Оказавшись в квартире Новгородцева, Инна, как это ни странно, отцу звонить не стала, а переговорила с какой-то подругой, чтобы та, если потом будут спрашивать, подтвердила родителям Инны, что-де Инна задержалась у нее. Нина к изощренному лукавству не прибегла – позвонила домой, матери, но поговорила с ней отчужденно и напоследок сказала, что задержится у друзей. Новгородцев, пока девушки успокаивали родительские сердца, казалось, утратил к ним всякий интерес: включил телевизор и демонстративно сел смотреть футбол – уже понял, что игра с соплячками, с девственницами не стоит свеч, и был зол, как черт. Вел он себя точь-в-точь как Гренадеров утром после новогодней ночи: сердился, хмурился, что не удалось состыковать Сухонина с тем, с кем хотелось, чтобы отпраздновать некий внутренний триумф. Теперь уже пришлось уговаривать не Инну, а Новгородцева. Собрали скудную холостяцкую закуску, откупорили бутылку вина, притушили свет, включили музыку – создали интим; хлопотали в основном Сухонин и Нина.

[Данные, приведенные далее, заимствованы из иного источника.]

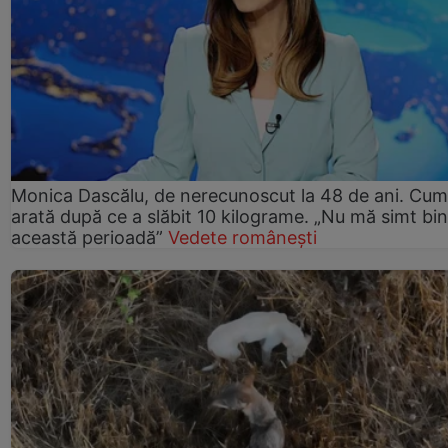
Monica Dascălu, de nerecunoscut la 48 de ani. Cum
arată după ce a slăbit 10 kilograme. „Nu mă simt bin
această perioadă”
Vedete românești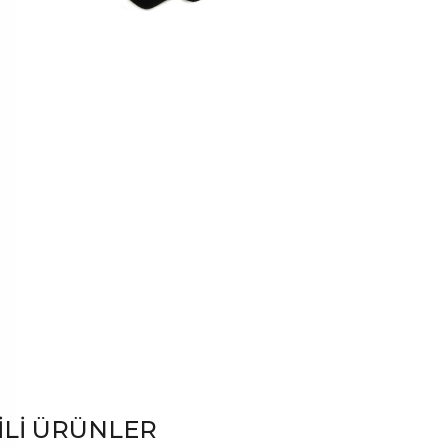
ILI ÜRÜNLER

Слегка убаюканные музыкой, вином, полумраком, интимом, Новгородцев и Инна пошли танцевать, но и танцуя ссорились, спорили. Сухонин сидел рядом с Ниной, замкнутой и жаждущей любви и привета, и не ведал, о чем с ней говорить, а когда узнал, что она старшая в семье, где десять детей, напрочь расконтактировался – сидели, как две мумии, как два истукана, и молчали; это было мучительно и несовместимо с той нездешней красотой, которой Нина мерцала, как звезда в ночном небе.

Дальнейшее произошло быстро, в считанные минуты, почти молниеносно. Сухонин, как только Инна с Новгородцевым, хотя музыка еще звучала, расстались (готовились это сделать), подошел к Инне, влекомый какой-то чудесной силой, обнял ее, чтобы танцевать, и… понял, что – всё. Всё! Погиб! Пропал!! Вся душа его излилась навстречу ей небывалой, сладостной истомой, бурным, неуправляемым желанием. Хотелось, ни секунды не мешкая, нести ее на кровать, жгучими и нежнейшими прикосновениями совлекать одежды, зарываться с головой в благоуханные черные локоны… И как только он обнял Инну и э т о их обоих обволокло, Нина резко встала из-за стола, опрокинув рюмку, бросилась в прихожую, топча растянутый по полу телефонный шнур, и стала одеваться. Сухонин еще успел заметить, как растерялся Новгородцев, почувствовать, что Инна, уже как бы склеенная с ним одну плоть, слабо, точно в шоке, точно пораженная насмерть какой-то догадкой, отталкивает его, ускользает и, как сомнамбула, уходит вслед за Ниной. Сухонин заметался по комнате, точно загарпуненный кит, бросился к одной, к другой, потом, чувствуя, что удержать их не сможет, – к журнальному столику, схватил случайный лист бумаги, написал телефон Новгородцева, уже в дверях, готовых захлопнуться, сунул бумажку Инне, крикнул обреченно, уже раздваиваясь, к обеим: «Позвоните! Слышите!? Обязательно!…» – и успел заметить, что Инна зачем-то передала бумажку Нине… Они стояли на площадке, ждали, он во все глаза смотрел на них из распахнутой двери.